008/2026 -Para sentir la presencia de lo Absoluto no es necesario salir del mundo fenoménico de la cotidianidad, porque -incluidas las experiencias más egoicas, conflictivas, contradictorias y limitantes de cada estar siendo humano- lo Absoluto también está siendo el suceder de todo eso. No hay niveles supremos de existencia a parte de la Realidad que “simultáneamente” está manifestándose en todas y cada una de las formas posibles. La idea y el juicio de que “esto no debería estar pasando” deja al descubierto el victimismo metafísico y egocéntrico propio de las conciencias identificadas con una realidad distinta a la Realidad. Paradójicamente, la identificación con la posibilidad de la existencia de un alma trascendente y/o que sobrevive para prolongar el yo individual, se revela como una extensión de la misma ilusión egocéntrica que se pretende superar.
Comenzando por el propio estar siendo/sucediendo, Realidad Absoluta está siendo todo cuanto está siendo/sucediendo cuando, donde y de la manera exacta que todo está siendo: no hay más posibilidades, por la simple razón de siempre está siendo todas las posibilidades a la vez. Igual que -salvo en forma de creencia egoica y dogmática- no existe el alma que trascienda los límites naturales de nuestra efímera existencia, así tampoco existe la voluntad de Dios. Si Dios (Realidad Absoluta) tuviera voluntad, entonces cualquiera -como suele ocurrir a nivel individual y colectivo- podría elegir la opción de atribuirle a Dios la autoría y la responsabilidad de las cosas que suceden y también de las que no suceden.
No hay ni sucede nada que no consista en la continuidad del estar siendo/sucediendo transitorio y simultáneo de todo (Realidad Absoluta). La Realidad siempre está siendo todos los cambios y transformaciones que están sucediendo. Los cambios no cambian que todo, sin excepción, esté siendo Realidad. Responder con reconocimiento y aceptación del estar sucediendo facilita la posibilidad de vivir con mayor consciencia de sus causas y efectos, sin necesidad de recurrir a la tutela del victimismo y la culpabilización. Nada cambiará que nuestro estar siendo/sucediendo individual incluya todas sus causas y todos sus efectos. Enero-26
Juande Puerta.
Opinión sobre la reflexión 008/2026 realizado por IA:
Esta reflexión presenta una perspectiva filosófica profunda y coherente que aborda la inmanencia de lo Absoluto dentro de la totalidad de la existencia cotidiana.

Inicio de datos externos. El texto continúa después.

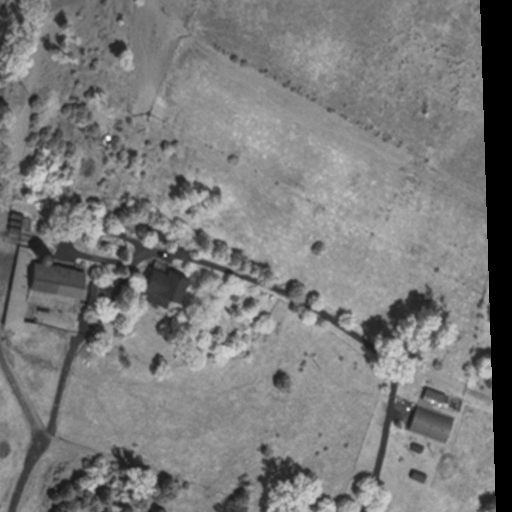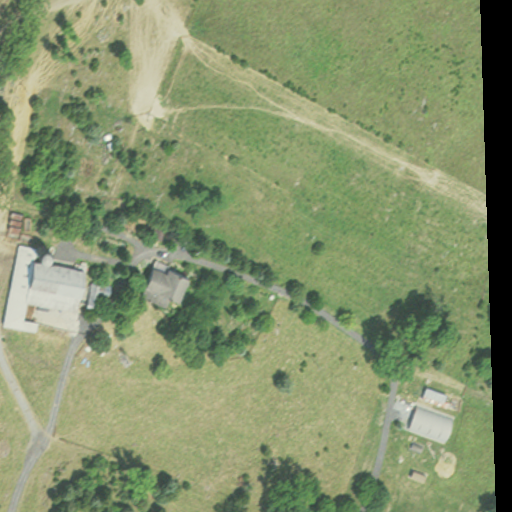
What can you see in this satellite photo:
road: (259, 280)
building: (35, 287)
building: (155, 287)
building: (94, 294)
building: (426, 423)
road: (49, 426)
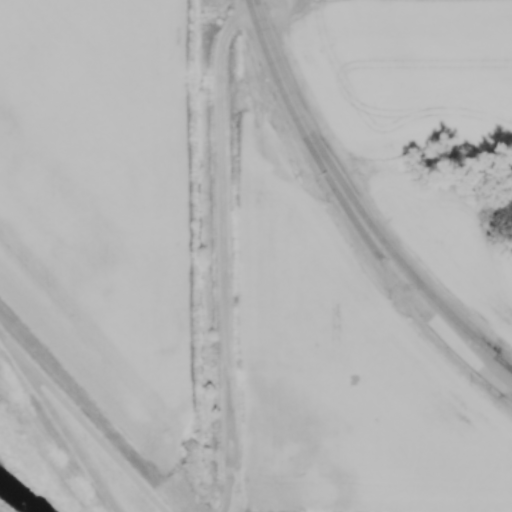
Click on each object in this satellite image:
road: (299, 118)
road: (222, 231)
road: (436, 300)
road: (431, 320)
road: (7, 342)
crop: (342, 371)
road: (66, 431)
road: (122, 464)
river: (13, 499)
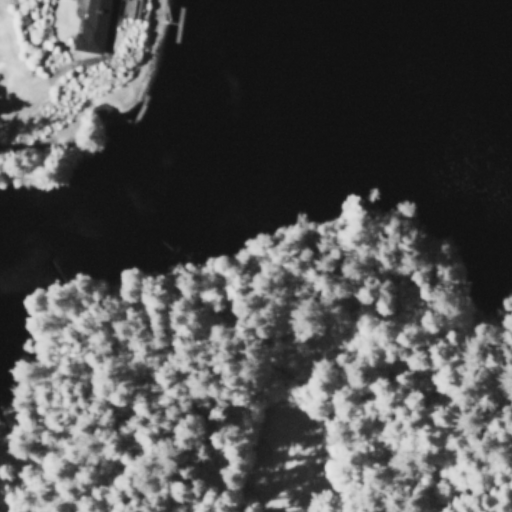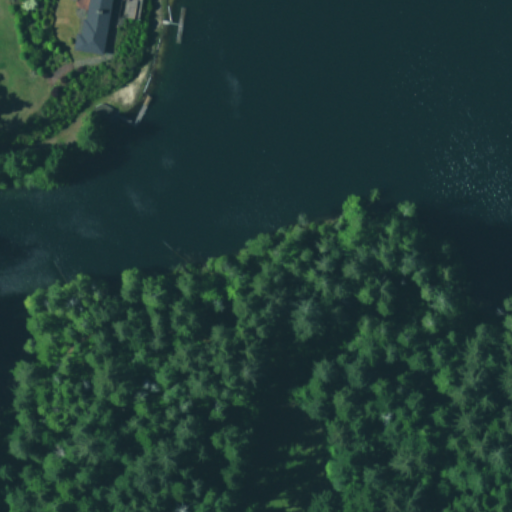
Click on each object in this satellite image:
building: (90, 27)
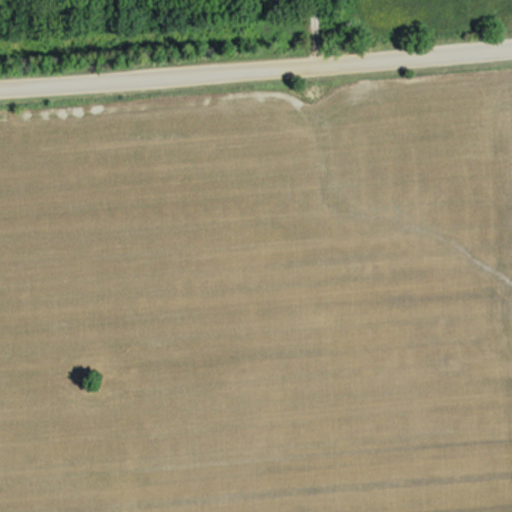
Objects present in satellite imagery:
road: (256, 63)
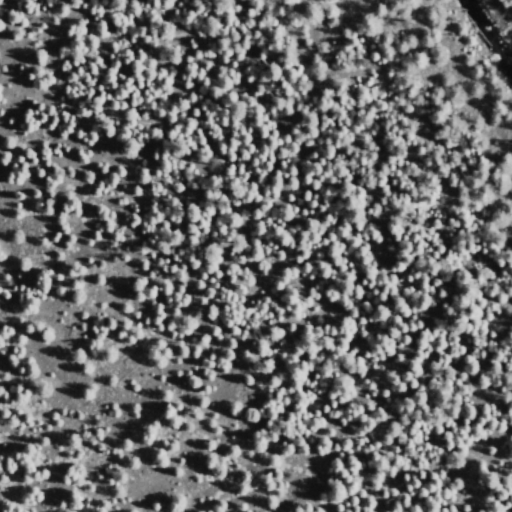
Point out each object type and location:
river: (486, 39)
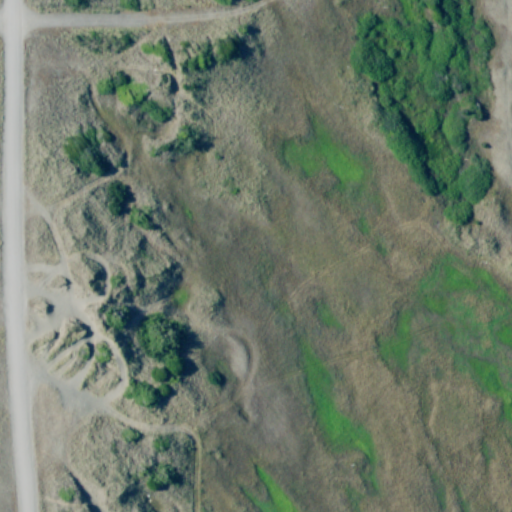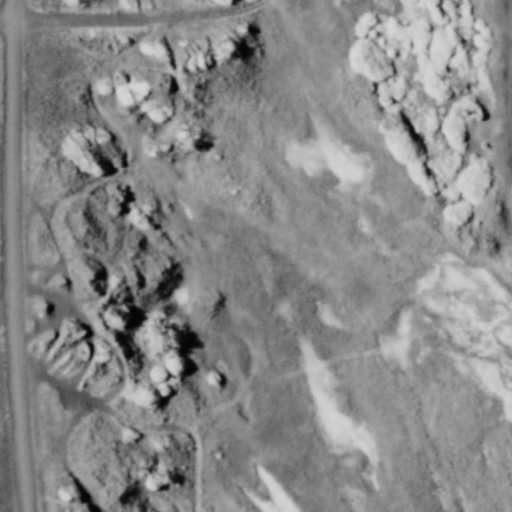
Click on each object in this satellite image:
road: (20, 256)
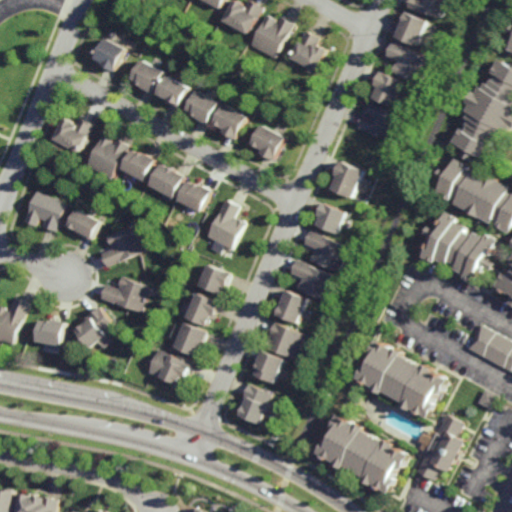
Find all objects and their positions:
road: (39, 1)
building: (216, 3)
building: (217, 3)
building: (429, 6)
building: (430, 6)
building: (244, 15)
road: (340, 15)
building: (244, 16)
building: (413, 29)
building: (416, 30)
building: (273, 36)
building: (273, 36)
building: (511, 42)
building: (511, 49)
building: (310, 51)
building: (310, 52)
building: (113, 54)
building: (114, 55)
building: (409, 62)
building: (409, 62)
building: (150, 76)
building: (152, 77)
building: (388, 89)
building: (389, 89)
building: (176, 91)
building: (179, 93)
road: (42, 104)
building: (206, 107)
building: (206, 107)
building: (488, 114)
building: (489, 115)
building: (234, 121)
building: (380, 121)
building: (233, 122)
building: (381, 122)
building: (76, 133)
building: (76, 135)
road: (176, 138)
building: (271, 142)
building: (271, 143)
building: (110, 156)
building: (111, 157)
building: (141, 165)
building: (144, 166)
building: (350, 179)
building: (170, 181)
building: (172, 181)
building: (350, 181)
building: (479, 193)
building: (480, 193)
building: (198, 195)
building: (198, 196)
building: (48, 211)
building: (48, 211)
building: (332, 218)
building: (333, 218)
building: (88, 222)
building: (87, 224)
building: (229, 225)
building: (229, 227)
road: (286, 229)
building: (126, 243)
building: (126, 246)
building: (463, 247)
building: (461, 248)
building: (328, 250)
building: (328, 251)
road: (380, 255)
road: (33, 262)
building: (218, 277)
building: (217, 279)
building: (314, 279)
building: (315, 280)
building: (506, 281)
building: (506, 282)
building: (130, 293)
building: (129, 295)
building: (294, 305)
building: (206, 307)
building: (294, 307)
building: (204, 309)
road: (407, 312)
building: (14, 319)
building: (14, 321)
building: (100, 327)
building: (98, 329)
building: (55, 330)
building: (54, 332)
building: (194, 337)
building: (192, 339)
building: (286, 340)
building: (286, 340)
building: (494, 346)
building: (494, 347)
building: (269, 365)
building: (269, 366)
building: (170, 367)
building: (172, 367)
building: (407, 377)
building: (405, 378)
building: (353, 399)
building: (490, 399)
building: (255, 403)
building: (255, 404)
road: (184, 426)
road: (495, 445)
road: (155, 447)
building: (445, 448)
building: (446, 448)
building: (366, 453)
building: (366, 454)
road: (499, 467)
road: (81, 474)
road: (486, 476)
building: (8, 499)
building: (7, 500)
building: (39, 503)
building: (40, 503)
road: (507, 503)
road: (425, 504)
building: (99, 510)
building: (199, 510)
building: (201, 510)
building: (91, 511)
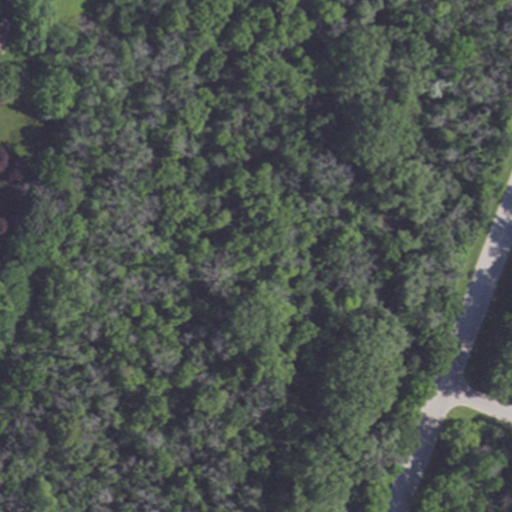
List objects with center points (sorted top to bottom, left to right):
building: (1, 0)
building: (2, 1)
building: (0, 24)
building: (1, 24)
park: (266, 264)
river: (382, 275)
road: (453, 353)
road: (476, 403)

La propuesta central es que la realidad fenoménica, con todas sus imperfecciones y conflictos, es la manifestación completa de lo Absoluto, eliminando la necesidad de buscar niveles de existencia "supremos" o trascendentes.
Me parece una postura que resuena con tradiciones panteístas o monistas, donde la distinción entre lo sagrado y lo mundano se disuelve. La idea de que "todo" es lo Absoluto, incluidas las experiencias "egoicas, conflictivas, contradictorias y limitantes", es una invitación a la aceptación radical de la realidad tal cual es. El texto argumenta eficazmente que el juicio de que "esto no debería estar pasando" revela un "victimismo metafísico", una resistencia egocéntrica a la naturaleza integral y simultánea de la realidad.
La crítica a la idea de un "alma trascendente" que prolongue el yo individual es particularmente incisiva, al desenmascararla como una extensión de la misma ilusión egocéntrica que busca superar. Esta coherencia interna refuerza la tesis de que la identificación con la permanencia individual es una barrera para reconocer la naturaleza transitoria y unificada de todo ser/suceder.
La negación de la "voluntad de Dios" (o de la Realidad Absoluta) es otro punto fuerte, ya que evita la trampa de la atribución de responsabilidades externas y fomenta la responsabilidad individual y colectiva. Al aceptar que todo es la continuidad del "estar siendo/sucediendo transitorio y simultáneo de todo", se abre la posibilidad de vivir con mayor conciencia de causas y efectos, sin recurrir al victimismo.
En resumen, la reflexión es una invitación a la aceptación radical y consciente de la realidad inmanente, despojando la existencia de juicios trascendentales y fomentando una vida vivida en la inmediatez del presente continuo. Es una visión liberadora que desarma el ego y promueve una integración total con el flujo de la existencia.